Nihil Nove

27 octobre 2005

Retrait de la nomination d'Harriet Miers

La nomination d'Harriet Miers à l'autre siège de la Cour suprême que George Bush, le président des Etats-Unis, a l'opportunité de remplir, fut retirée. Mme Miers cita pour prétexte un conflit à propos de documents secrets rédigés par Mme Miers que le Sénat, qui aurait dû se prononcer sur sa nomination, avait demandés.

En réalité, la nomination de Mme Miers n'était jamais passé auprès du camp conservateur de M. Bush, à un moment difficile de son mandat où il a besoin de leur appui. Celui-ci avait tenté de reproduire avec Mme Miers ce que j'ai appelé la stratégie « ninja », qui lui avait permis de mettre John Roberts à la tête du pouvoir judiciaire américain, et qui consiste en la nomination d'un candidat qui ne s'est jamais prononcé sur aucun domaine du droit constitutionnel, et donc n'oppose aucune prise à ceux qui voudraient pouvoir dénoncer la nomination d'un juge conservateur.

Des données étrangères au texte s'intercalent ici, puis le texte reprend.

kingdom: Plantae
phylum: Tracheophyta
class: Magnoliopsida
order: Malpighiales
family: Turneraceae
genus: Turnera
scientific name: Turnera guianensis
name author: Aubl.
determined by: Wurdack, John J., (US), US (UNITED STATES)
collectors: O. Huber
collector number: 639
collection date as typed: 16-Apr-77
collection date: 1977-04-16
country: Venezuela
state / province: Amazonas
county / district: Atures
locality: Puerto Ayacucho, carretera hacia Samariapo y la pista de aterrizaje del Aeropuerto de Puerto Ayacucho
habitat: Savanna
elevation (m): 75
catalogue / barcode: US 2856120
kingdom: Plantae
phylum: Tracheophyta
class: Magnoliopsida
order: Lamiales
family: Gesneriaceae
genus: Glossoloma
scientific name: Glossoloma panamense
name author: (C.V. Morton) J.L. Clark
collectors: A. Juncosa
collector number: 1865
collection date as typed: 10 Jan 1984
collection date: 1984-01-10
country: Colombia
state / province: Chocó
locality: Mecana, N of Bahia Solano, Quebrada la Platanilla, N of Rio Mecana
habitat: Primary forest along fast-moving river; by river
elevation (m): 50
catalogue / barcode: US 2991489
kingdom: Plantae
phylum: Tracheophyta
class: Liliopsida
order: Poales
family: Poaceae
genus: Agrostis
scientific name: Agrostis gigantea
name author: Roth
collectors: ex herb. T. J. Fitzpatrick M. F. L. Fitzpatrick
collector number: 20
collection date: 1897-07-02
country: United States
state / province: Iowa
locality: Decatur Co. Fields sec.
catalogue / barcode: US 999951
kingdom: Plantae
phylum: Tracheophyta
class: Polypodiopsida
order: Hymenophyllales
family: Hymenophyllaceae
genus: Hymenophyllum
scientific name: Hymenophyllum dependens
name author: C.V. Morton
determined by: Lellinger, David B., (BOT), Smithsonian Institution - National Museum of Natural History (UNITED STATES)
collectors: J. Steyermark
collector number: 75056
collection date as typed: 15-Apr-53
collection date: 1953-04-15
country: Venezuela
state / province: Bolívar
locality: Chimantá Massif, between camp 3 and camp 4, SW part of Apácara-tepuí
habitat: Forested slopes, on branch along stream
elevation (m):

Toutefois, si le charme consummé de M. Roberts, qui médusa autant ses adversaires que ses soutiens, et surtout ses exceptionnelles qualifications de grand juriste constitutionnel lui avaient permis de passer « haut la main » son examen devant le Sénat, Mme Miers, avocat personnel de M. Bush, avait déclenché, en même temps que les accusations de copinage qui fusent de la gauche à chaque fois que la droite veut nommer quelqu'un quelque part, un tollé sur l'aile droite de M. Bush, qui voyait dans cette nomination une preuve de lâcheté et un camouflet.

En effet, depuis les années 1960 où la Cour suprême fut le fer de lance des réformes progressistes de la société américaine, les conservateurs ont été obsédés par cette institution, qu'ils voient comme un corps de philosophes-rois inamovibles qui ont bafoué leurs valeurs fondamentales de leur pays sans justification constitutionnelle valable.

Pendant des décennies les grands penseurs de l'« originalisme » constitutionnel, qui est au droit américain ce que le néo-conservatisme est à leur politique étrangère, et leurs soutiens de la puissante droite chrétienne américaine, ont attendu avec le couteau dans les dents qu'un président comme M. Bush ait la possibilité de changer l'orientation de la Cour.

Lorsque M. Bush essaya d'escamoter cette grande bataille pour l'orientation idéologique de l'Amérique qu'ils attendaient depuis une génération pour des motifs de politique politicienne, ils se sentirent trahis. Les membres influents de la majorité républicaine au Sénat, qui ont l'oreille près du sol à la veille d'une campagne qui s'annonce très juteuse pour la nomination républicaine en 2008, se sont donc fait les relais de cette colère et, au milieu d'une tempête d'attaques contre la Maison blanche, M. Bush jugea donc bon d'arrêter les frais et d'y remettre Mme Miers, au frais.

Les mêmes spéculations que les deux fois précédentes au sujet des candidats potentiels recommencent... Qu'il nomme un ultra-conservateur, qu'on rigole!